• [Problem] Copy each of the lines below word for word.

• [Extracted data]
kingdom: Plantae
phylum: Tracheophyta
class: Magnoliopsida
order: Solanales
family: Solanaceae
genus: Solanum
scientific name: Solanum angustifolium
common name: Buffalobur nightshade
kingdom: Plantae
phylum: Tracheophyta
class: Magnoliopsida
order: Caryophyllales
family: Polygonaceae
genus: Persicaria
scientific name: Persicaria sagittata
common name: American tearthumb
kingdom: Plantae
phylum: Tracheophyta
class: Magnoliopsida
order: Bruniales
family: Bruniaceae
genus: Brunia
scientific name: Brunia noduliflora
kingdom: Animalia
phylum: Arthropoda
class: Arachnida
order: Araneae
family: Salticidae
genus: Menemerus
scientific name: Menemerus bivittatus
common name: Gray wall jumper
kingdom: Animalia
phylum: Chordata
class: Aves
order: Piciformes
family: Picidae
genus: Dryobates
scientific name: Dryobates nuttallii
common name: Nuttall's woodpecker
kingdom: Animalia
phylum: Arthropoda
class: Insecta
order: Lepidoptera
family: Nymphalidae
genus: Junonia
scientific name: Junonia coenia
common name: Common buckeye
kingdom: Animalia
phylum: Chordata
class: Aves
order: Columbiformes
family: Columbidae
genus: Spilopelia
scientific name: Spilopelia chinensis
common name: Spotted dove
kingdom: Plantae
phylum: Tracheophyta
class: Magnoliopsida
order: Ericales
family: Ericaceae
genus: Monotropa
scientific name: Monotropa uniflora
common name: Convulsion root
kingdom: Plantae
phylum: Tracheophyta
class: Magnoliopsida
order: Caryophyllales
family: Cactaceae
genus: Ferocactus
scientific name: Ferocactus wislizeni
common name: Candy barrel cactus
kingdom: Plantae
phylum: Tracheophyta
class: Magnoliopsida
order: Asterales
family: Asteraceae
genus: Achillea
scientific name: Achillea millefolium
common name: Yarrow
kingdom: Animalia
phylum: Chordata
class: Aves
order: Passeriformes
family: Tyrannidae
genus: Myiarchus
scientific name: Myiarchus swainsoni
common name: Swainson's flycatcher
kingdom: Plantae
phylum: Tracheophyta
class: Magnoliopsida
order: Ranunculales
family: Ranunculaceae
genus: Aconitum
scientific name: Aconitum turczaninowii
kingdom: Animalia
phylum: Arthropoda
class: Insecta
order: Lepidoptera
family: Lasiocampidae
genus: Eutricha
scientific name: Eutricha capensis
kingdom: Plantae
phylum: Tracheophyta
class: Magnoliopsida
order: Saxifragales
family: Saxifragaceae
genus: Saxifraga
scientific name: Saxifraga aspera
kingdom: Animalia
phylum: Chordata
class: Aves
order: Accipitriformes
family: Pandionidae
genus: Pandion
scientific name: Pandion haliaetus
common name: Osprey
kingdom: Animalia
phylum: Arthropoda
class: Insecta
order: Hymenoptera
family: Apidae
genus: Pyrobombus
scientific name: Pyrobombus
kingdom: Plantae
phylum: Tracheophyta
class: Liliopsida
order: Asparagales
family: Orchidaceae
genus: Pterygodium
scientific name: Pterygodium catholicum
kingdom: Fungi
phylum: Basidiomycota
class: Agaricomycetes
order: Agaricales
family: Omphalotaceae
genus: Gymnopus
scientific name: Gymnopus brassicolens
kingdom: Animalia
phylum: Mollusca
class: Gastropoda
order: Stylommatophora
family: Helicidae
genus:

• [Output of the task]
kingdom: Plantae
phylum: Tracheophyta
class: Magnoliopsida
order: Solanales
family: Solanaceae
genus: Solanum
scientific name: Solanum angustifolium
common name: Buffalobur nightshade
kingdom: Plantae
phylum: Tracheophyta
class: Magnoliopsida
order: Caryophyllales
family: Polygonaceae
genus: Persicaria
scientific name: Persicaria sagittata
common name: American tearthumb
kingdom: Plantae
phylum: Tracheophyta
class: Magnoliopsida
order: Bruniales
family: Bruniaceae
genus: Brunia
scientific name: Brunia noduliflora
kingdom: Animalia
phylum: Arthropoda
class: Arachnida
order: Araneae
family: Salticidae
genus: Menemerus
scientific name: Menemerus bivittatus
common name: Gray wall jumper
kingdom: Animalia
phylum: Chordata
class: Aves
order: Piciformes
family: Picidae
genus: Dryobates
scientific name: Dryobates nuttallii
common name: Nuttall's woodpecker
kingdom: Animalia
phylum: Arthropoda
class: Insecta
order: Lepidoptera
family: Nymphalidae
genus: Junonia
scientific name: Junonia coenia
common name: Common buckeye
kingdom: Animalia
phylum: Chordata
class: Aves
order: Columbiformes
family: Columbidae
genus: Spilopelia
scientific name: Spilopelia chinensis
common name: Spotted dove
kingdom: Plantae
phylum: Tracheophyta
class: Magnoliopsida
order: Ericales
family: Ericaceae
genus: Monotropa
scientific name: Monotropa uniflora
common name: Convulsion root
kingdom: Plantae
phylum: Tracheophyta
class: Magnoliopsida
order: Caryophyllales
family: Cactaceae
genus: Ferocactus
scientific name: Ferocactus wislizeni
common name: Candy barrel cactus
kingdom: Plantae
phylum: Tracheophyta
class: Magnoliopsida
order: Asterales
family: Asteraceae
genus: Achillea
scientific name: Achillea millefolium
common name: Yarrow
kingdom: Animalia
phylum: Chordata
class: Aves
order: Passeriformes
family: Tyrannidae
genus: Myiarchus
scientific name: Myiarchus swainsoni
common name: Swainson's flycatcher
kingdom: Plantae
phylum: Tracheophyta
class: Magnoliopsida
order: Ranunculales
family: Ranunculaceae
genus: Aconitum
scientific name: Aconitum turczaninowii
kingdom: Animalia
phylum: Arthropoda
class: Insecta
order: Lepidoptera
family: Lasiocampidae
genus: Eutricha
scientific name: Eutricha capensis
kingdom: Plantae
phylum: Tracheophyta
class: Magnoliopsida
order: Saxifragales
family: Saxifragaceae
genus: Saxifraga
scientific name: Saxifraga aspera
kingdom: Animalia
phylum: Chordata
class: Aves
order: Accipitriformes
family: Pandionidae
genus: Pandion
scientific name: Pandion haliaetus
common name: Osprey
kingdom: Animalia
phylum: Arthropoda
class: Insecta
order: Hymenoptera
family: Apidae
genus: Pyrobombus
scientific name: Pyrobombus
kingdom: Plantae
phylum: Tracheophyta
class: Liliopsida
order: Asparagales
family: Orchidaceae
genus: Pterygodium
scientific name: Pterygodium catholicum
kingdom: Fungi
phylum: Basidiomycota
class: Agaricomycetes
order: Agaricales
family: Omphalotaceae
genus: Gymnopus
scientific name: Gymnopus brassicolens
kingdom: Animalia
phylum: Mollusca
class: Gastropoda
order: Stylommatophora
family: Helicidae
genus:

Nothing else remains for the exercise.